Earlier this year, I made the difficult but correct decision to leave my main job in Tokyo and move with my family to a city just outside Himeji in Hyogo Prefecture.

When I tell people about my decision, they usually react in one of two ways:

They stutter and are not really sure of what to say. While remaining polite, their eyes suggest they are thinking “Are you mad?” Then they recover their composure and ask me what job I do.

Or they smile and say, “Wow, that’s great!” And then they ask me what job I’m doing.

With the birth of our third child, I took paternity leave and with my wife, we had time to reflect on my career and life so far, and on the future of our children.

We had bought a house in Hyogo last year, which we were planning to renovate each year as a long-term project during vacation time before eventually retiring early “someday” in the future.

Attending GLOBIS

At the same time, since before attending GLOBIS as a student, I had wanted to “someday” start my own business. But just as I mentioned in my valedictorian speech to the GLOBIS PT-MBA Graduating Class of 2014, I had always been putting it off out of fear of failure.

Having time to reflect, and having the looming reality that—sooner rather than later—with a family of five, we were going to outgrow our rented house near Haneda Airport and would have to move anyway, we decided that the time was right to do it now.

And so I left my job and we made our move. I have always been more at home in the countryside. My hometown has a 50,000 population, and I lived in Iwate for seven years before I went to live in Tokyo. Just because I made a big change in my life does not mean that I lost my ambition to create and innovate societies. In fact, my drive is stronger than ever.

Starting off on my own

While I still travel to Tokyo to teach Marketing and Strategy on the GLOBIS PT-MBA, I finally started my own business. Currently, I am a ‘solopreneur’ helping small and medium-sized Japanese companies that don’t have their own internal multilingual capability or experience overseas to market their products and find sales channels.  This can be something as simple as building a website in English, or helping them deal with overseas partners. Of course I hope to grow the company and eventually employ staff. It’s hard work creating business out of nothing. You have to sell a future that doesn’t yet exist. But as a lot of it is online, location is not so important, especially for my target market of SMEs. So far, among others, through connections I have helped a yeast extract company and a famous rice brand. On the more local level, I am hoping to help some of the companies near where I live to sell more soy sauce, soumen and dried noodles, and leather in more markets overseas. The food companies I have met so far are really concerned about regulation, particularly around food additives; and how the TPP is going to affect them in the coming years. Other companies say that they want to export but don’t know where to start or how to find the right sales channel. Of course, they could work with trading companies but they don’t want to be just a small part of a long list of products. And now, with more robust ways of reaching a market, especially B-to-C markets online, more and more small companies are thinking about how to expand overseas.
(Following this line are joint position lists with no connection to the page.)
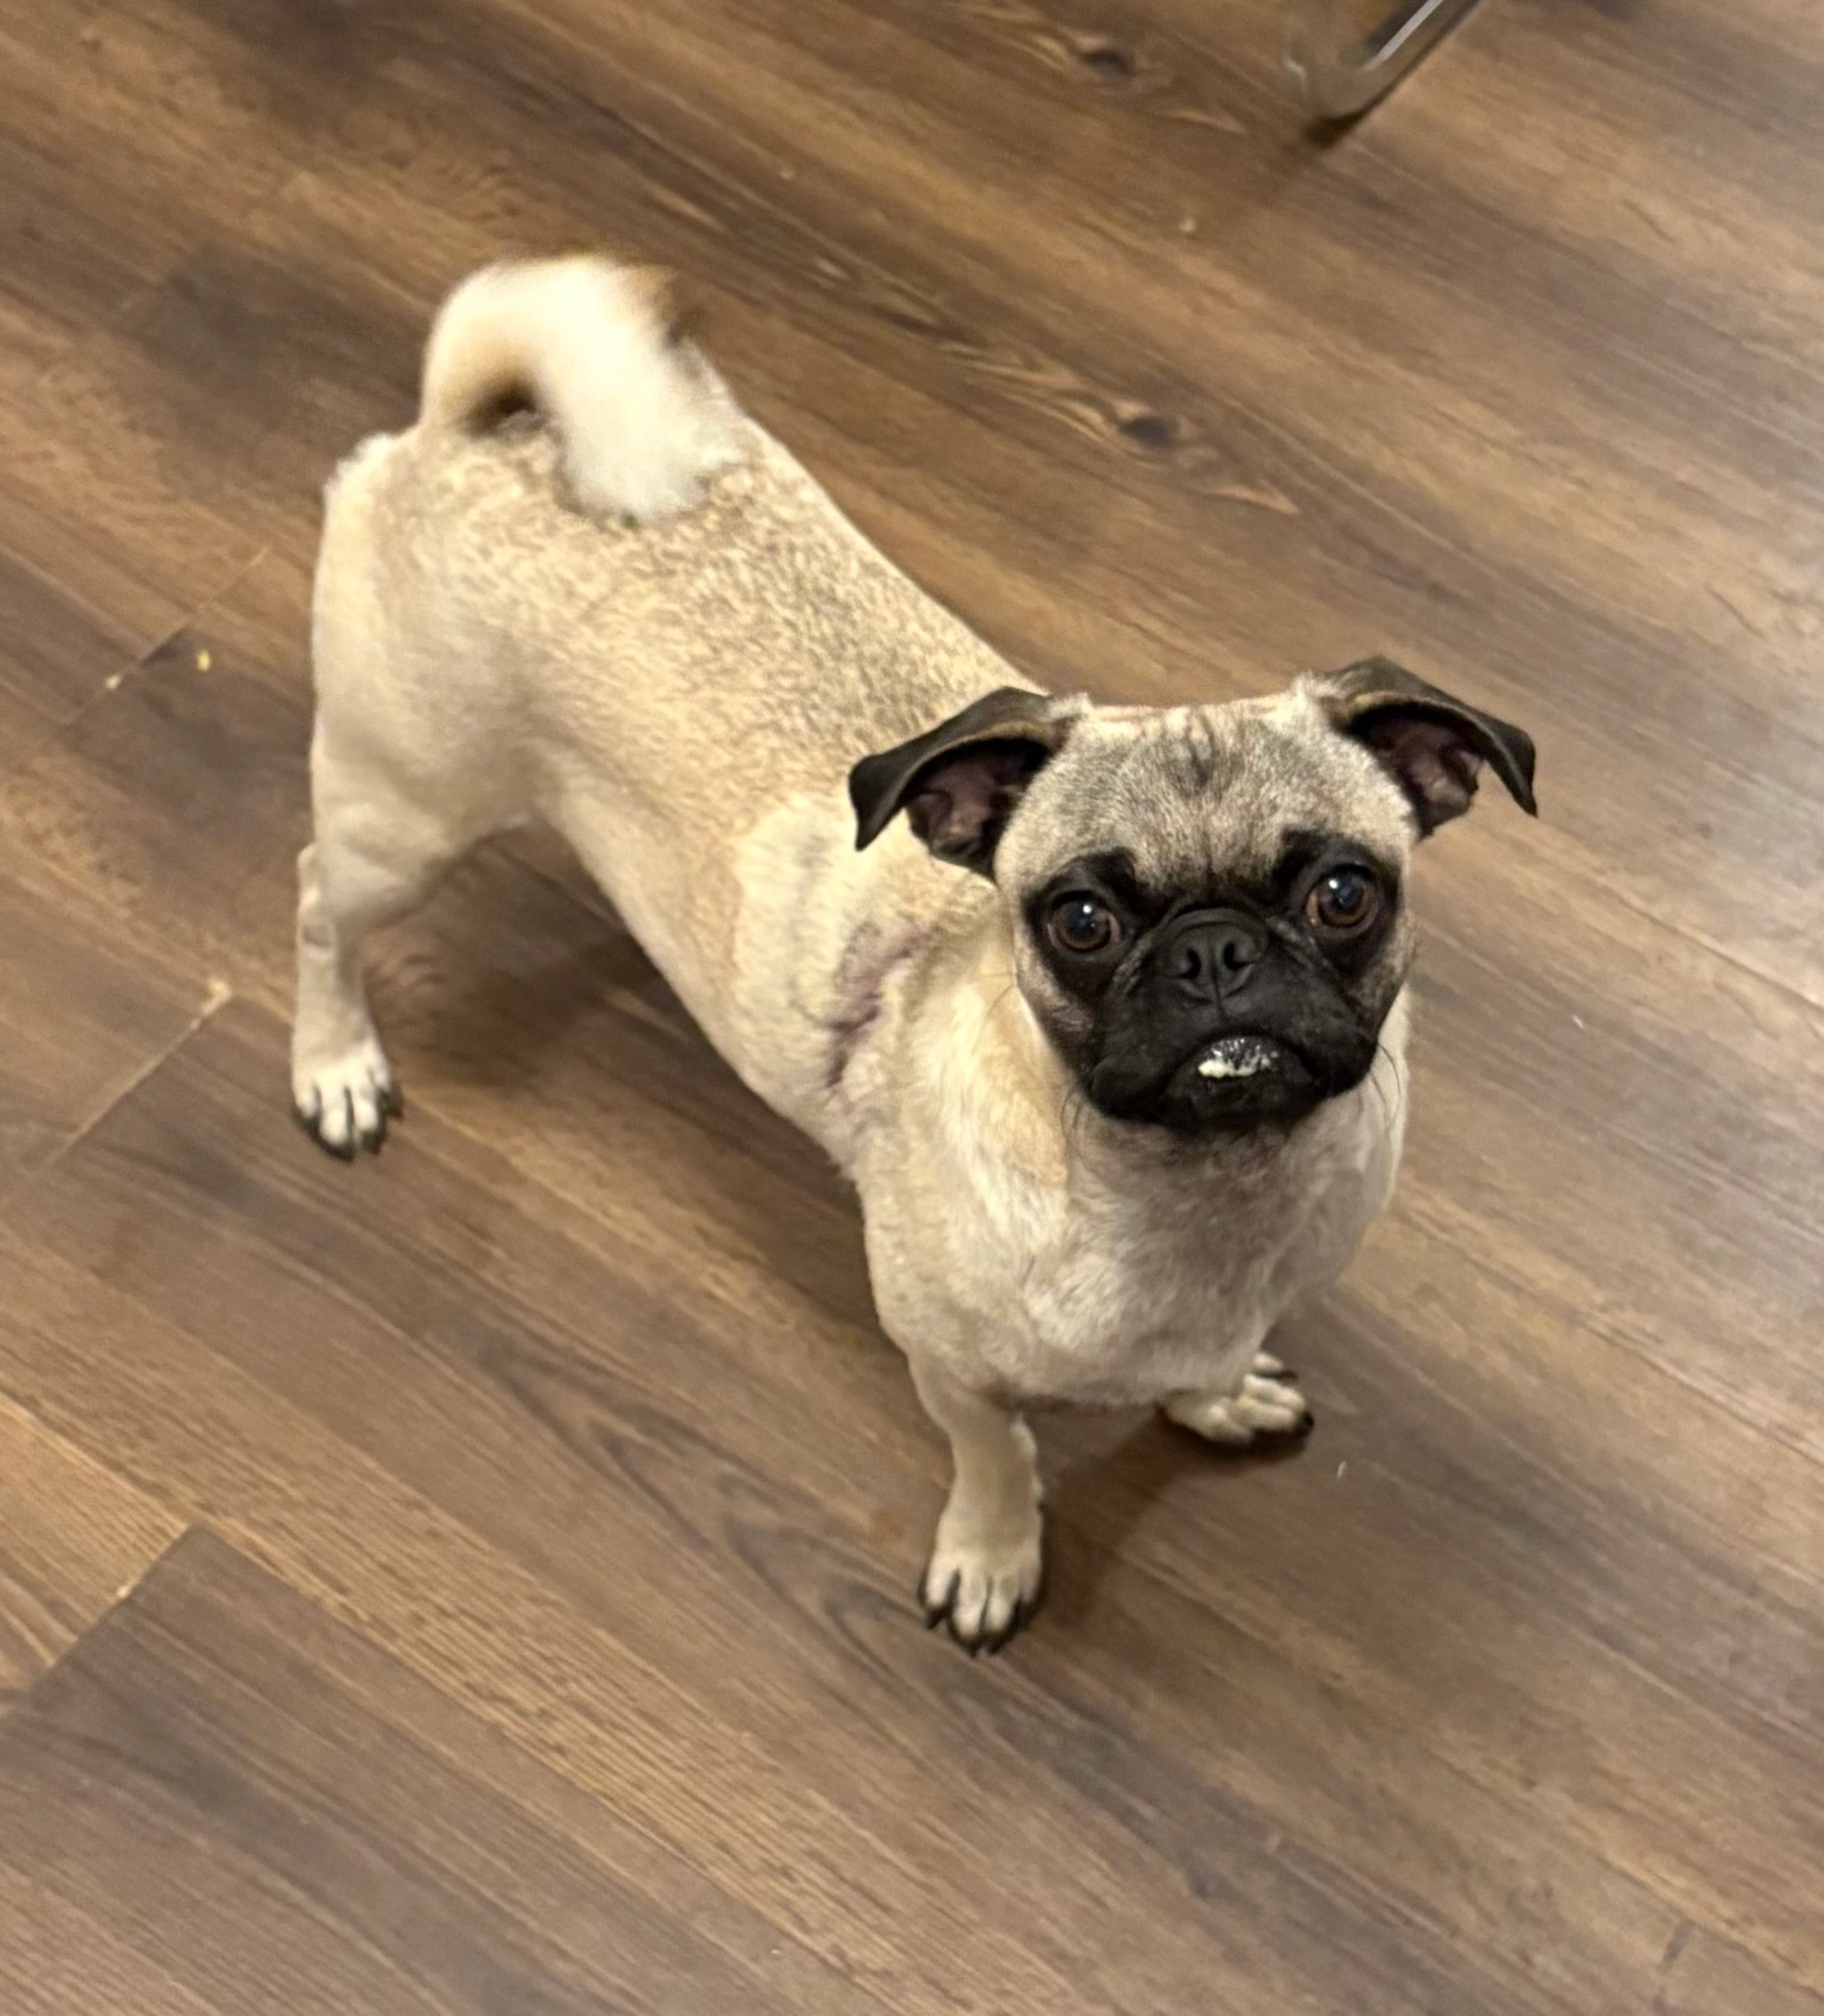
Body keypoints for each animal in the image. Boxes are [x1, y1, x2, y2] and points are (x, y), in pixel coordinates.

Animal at [294, 256, 1536, 1651]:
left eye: (1341, 894)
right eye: (1080, 921)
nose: (1214, 952)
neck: (1199, 1196)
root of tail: (474, 429)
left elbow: (1204, 1369)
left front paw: (1210, 1400)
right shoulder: (947, 1367)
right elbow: (1000, 1456)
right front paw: (994, 1553)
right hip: (405, 819)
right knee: (315, 906)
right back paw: (336, 1068)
The time is right. Japan is still one of the strongest players on the world stage, but its role is dwindling. The population and economy of Japan is declining, and there is no evidence of a recovery in sight. And with all this, there is an ongoing exodus away from the countryside into Tokyo, mostly by people below the age of 24 who feel their world is too restricted in a small town. Even Osaka and Nagoya area populations are in decline. The Japan Policy Council predicts that the population of women aged 20-39 will decline by more than half between 2010 and 2040 in 869 municipalities around Japan.

My goal is big: I want to redress the population drain away from rural Japan and help companies to create jobs that are exciting for productive people who want to contribute to society, bringing vitality back to the rural economy. I believe there is a way to extend Japan’s product life cycle by focusing on the best of what Japan has to offer.